### What you are asked to do
Note how many lines in these entries contain "brightfield", and reply with that number alone.

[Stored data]
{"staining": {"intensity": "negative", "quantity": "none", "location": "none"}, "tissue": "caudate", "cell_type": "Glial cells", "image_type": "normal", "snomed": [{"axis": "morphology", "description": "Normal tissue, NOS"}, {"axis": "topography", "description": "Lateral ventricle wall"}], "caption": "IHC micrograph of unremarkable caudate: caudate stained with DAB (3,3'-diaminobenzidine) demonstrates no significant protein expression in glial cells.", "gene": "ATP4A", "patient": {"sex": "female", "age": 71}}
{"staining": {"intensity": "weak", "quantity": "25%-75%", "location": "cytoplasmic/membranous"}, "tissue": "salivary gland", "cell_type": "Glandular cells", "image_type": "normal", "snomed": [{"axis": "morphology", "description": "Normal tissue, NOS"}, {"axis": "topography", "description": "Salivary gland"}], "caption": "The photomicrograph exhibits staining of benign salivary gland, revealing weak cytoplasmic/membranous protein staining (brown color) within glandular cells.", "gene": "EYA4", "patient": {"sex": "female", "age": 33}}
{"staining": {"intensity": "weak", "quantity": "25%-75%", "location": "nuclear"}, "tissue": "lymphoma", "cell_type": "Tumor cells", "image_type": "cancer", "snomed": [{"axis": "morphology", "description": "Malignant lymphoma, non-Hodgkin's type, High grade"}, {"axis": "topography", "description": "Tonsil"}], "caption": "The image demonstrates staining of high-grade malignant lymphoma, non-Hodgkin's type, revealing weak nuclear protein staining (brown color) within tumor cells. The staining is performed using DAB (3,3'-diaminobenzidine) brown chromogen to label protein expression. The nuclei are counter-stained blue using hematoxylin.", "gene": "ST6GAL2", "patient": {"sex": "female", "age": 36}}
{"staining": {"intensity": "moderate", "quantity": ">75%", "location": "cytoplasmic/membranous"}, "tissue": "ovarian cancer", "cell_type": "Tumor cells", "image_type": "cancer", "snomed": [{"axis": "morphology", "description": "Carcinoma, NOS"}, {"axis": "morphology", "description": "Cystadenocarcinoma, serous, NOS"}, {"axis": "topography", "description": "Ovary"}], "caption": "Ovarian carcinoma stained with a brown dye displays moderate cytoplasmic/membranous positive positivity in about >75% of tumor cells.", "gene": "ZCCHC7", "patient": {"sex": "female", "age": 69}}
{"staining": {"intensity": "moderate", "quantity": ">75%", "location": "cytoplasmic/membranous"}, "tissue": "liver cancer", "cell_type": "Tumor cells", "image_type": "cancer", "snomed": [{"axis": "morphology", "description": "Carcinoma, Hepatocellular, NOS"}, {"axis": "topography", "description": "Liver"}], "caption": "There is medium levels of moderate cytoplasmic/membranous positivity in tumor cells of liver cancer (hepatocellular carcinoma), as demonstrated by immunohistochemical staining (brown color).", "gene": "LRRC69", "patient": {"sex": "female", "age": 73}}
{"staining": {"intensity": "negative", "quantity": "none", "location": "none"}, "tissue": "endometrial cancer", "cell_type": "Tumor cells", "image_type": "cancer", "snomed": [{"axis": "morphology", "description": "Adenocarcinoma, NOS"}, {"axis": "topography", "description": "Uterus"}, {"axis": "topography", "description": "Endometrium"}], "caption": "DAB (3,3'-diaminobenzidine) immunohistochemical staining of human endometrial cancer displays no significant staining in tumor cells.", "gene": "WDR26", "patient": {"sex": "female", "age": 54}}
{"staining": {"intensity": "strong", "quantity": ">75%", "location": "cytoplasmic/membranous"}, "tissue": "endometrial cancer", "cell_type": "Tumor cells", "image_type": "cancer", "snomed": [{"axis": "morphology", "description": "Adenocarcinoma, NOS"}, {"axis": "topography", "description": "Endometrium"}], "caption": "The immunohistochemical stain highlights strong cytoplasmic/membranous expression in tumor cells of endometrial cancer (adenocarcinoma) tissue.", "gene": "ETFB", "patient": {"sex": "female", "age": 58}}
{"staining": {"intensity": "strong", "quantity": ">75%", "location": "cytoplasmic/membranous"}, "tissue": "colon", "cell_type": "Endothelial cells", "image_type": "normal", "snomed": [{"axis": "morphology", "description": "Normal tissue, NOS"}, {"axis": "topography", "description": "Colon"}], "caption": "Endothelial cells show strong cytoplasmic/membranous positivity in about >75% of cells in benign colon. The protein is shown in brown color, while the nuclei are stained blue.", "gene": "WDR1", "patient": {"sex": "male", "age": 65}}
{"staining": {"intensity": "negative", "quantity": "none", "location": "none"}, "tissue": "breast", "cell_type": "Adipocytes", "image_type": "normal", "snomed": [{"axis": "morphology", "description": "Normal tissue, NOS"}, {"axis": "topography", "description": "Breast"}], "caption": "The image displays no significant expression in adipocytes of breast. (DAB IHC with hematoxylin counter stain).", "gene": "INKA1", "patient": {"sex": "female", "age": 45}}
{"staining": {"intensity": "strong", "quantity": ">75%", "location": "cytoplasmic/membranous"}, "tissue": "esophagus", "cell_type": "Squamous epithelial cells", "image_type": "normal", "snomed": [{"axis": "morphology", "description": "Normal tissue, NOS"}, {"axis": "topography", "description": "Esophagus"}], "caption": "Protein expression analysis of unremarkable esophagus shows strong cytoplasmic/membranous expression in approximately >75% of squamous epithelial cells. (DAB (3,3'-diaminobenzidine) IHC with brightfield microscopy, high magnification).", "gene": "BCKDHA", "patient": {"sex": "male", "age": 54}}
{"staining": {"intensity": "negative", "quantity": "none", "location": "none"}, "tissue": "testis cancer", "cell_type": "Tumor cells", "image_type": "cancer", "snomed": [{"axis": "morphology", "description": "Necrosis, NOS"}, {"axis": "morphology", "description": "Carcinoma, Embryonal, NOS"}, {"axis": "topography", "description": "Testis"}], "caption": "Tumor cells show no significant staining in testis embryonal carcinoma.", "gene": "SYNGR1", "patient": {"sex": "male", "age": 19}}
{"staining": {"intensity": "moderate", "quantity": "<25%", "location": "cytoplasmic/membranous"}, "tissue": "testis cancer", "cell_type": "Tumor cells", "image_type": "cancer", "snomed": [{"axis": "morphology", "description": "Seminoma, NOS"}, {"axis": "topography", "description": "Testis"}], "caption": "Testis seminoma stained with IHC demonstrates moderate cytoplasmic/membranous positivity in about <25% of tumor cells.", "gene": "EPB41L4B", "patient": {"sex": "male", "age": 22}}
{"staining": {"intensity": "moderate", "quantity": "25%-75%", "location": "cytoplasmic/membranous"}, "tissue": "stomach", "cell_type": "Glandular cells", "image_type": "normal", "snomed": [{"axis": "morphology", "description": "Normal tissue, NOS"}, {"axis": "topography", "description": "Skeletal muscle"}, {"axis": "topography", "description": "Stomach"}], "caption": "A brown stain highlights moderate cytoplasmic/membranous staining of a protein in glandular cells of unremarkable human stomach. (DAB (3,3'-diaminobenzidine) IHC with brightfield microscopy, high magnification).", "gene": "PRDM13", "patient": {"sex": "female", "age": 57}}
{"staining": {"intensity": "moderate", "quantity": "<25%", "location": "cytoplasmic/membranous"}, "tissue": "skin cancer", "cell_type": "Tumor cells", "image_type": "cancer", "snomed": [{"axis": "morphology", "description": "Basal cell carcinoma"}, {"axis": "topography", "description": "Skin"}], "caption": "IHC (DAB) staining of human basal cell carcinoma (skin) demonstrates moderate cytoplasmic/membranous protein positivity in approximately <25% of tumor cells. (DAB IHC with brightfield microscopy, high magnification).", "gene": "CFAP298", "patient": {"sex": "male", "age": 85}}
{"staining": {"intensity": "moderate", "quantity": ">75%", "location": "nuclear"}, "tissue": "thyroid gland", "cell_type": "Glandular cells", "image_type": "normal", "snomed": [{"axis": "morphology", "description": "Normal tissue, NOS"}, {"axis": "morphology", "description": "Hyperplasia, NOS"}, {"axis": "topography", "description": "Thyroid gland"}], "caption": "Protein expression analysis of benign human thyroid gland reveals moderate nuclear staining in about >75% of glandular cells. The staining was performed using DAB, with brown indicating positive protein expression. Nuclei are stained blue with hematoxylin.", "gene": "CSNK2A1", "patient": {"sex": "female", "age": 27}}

### Exercise response
3